There were a few limitations to this study. First, there was no active identification of severely stressed individuals to be included in the survey, which might have observed stronger effect sizes in the models. Second, this study was limited to only quantitative data, which means future studies could consider in-depth interviews to explore more focused examination related stress factors. Also, as the sample size was small, the beta scores in the regression model might not be adjusted to reflect population estimates. Thirdly, as the data was cross-sectional, there is hardly a scope to assess a causal link. Based on the study findings, some intervention studies can explore the causal link between healthy lifestyle and mental health related factors during examination in Bangladesh. Moreover, future studies can consider calculating Quality-Adjusted Life Year (QALY) & Disability-Adjusted Life Year (DALY) and assess their impacts. Fourthly, the financial barrier between public universities and private institutions in Bangladesh could act as a stressor, which was not collected in the current survey. Finally, the sample was limited to only youths pursuing higher education in Dhaka, Bangladesh. For more generalized conclusion, wide scale surveys with funding would be necessary.
7. Conclusion
Examinations have a negative effect on the mental health of students in terms of stress, anxiety, and depression. This study explored some demographic factors associated with mental health for Bangladeshi tertiary level students. Balanced lifestyle with greater social bonding might help better equip fighting stress, anxiety, and depression during examination. Future research could examine the relationship between academic results and its association with stresses and psychological disorders. Amidst the high density of infections and non-communicable diseases, mental health is still not highly reorganized in Bangladesh. Implementation of stress management workshops, improvisation of academic environment, use of problem-focused and emotion focused strategies at the policy level should be targeted. Moreover, students need assistance and co-curricular programming to help them develop “stress-related coping strategies” attuned to performance and the outcomes borne regarding the effects of stress, in particular regarding eustress, where a positive impact has been cited with respect to the effects of stress on financial aid, institutional commitment, academic performance, and intent to persist.
Funding
This research received no specific grant from any funding agency in the public, commercial, or not-for-profit sectors.
Ethical clearance
Ethical permission was taken from the Department of English, University of Dhaka, Bangladesh. The responses from the participants were voluntary and consent from them was taken.
Contributor statement
AR Arusha conceptualized the study, conducted online survey, coded the data, framed the manuscript, drafted the manuscript, and conducted the literature review. RK Biswas performed the statistical analysis, drafted the theoretical framework, and critically reviewed the manuscript. The final manuscript was read and approved by all the authors.
Declaration of Competing Interest
The authors declared that there is no conflict of interest.
Acknowledgements
The authors would like to acknowledge the Department of English, University of Dhaka, Bangladesh for their support. We also convey our gratitude to the participants who took time to fill up the online survey during COVID-19 pandemic.

--- Given data ---
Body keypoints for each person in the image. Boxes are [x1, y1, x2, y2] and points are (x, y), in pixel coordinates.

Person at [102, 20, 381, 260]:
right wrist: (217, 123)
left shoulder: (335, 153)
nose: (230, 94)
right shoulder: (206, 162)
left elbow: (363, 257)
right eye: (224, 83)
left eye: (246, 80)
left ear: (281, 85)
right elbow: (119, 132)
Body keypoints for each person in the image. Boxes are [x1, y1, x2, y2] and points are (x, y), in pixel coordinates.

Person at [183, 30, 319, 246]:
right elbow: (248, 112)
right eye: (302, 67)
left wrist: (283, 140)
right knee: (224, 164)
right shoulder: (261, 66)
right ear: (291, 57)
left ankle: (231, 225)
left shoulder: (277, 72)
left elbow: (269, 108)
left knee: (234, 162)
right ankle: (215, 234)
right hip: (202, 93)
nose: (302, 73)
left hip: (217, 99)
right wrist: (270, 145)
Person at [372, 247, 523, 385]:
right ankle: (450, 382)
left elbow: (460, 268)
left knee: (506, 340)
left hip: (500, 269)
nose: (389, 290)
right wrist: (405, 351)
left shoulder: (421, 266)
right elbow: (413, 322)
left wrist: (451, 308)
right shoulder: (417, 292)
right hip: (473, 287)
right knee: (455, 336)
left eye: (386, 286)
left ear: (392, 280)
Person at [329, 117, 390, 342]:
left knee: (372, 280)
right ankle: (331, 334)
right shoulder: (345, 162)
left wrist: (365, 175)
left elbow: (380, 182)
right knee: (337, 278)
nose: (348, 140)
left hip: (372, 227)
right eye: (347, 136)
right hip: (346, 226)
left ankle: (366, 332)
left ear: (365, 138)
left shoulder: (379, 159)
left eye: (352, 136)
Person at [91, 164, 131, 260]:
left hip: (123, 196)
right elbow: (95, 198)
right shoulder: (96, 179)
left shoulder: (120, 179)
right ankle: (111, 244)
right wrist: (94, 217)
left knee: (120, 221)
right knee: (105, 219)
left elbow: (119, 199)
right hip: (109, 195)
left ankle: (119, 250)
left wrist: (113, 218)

--- Exercise prompt ---
Copy everything in the exam stress study from "Acknowledgements" down to "during COVID-19 pandemic.", word for word. The records come from a different source than the text.

--- Output of the exercise ---
Acknowledgements
The authors would like to acknowledge the Department of English, University of Dhaka, Bangladesh for their support. We also convey our gratitude to the participants who took time to fill up the online survey during COVID-19 pandemic.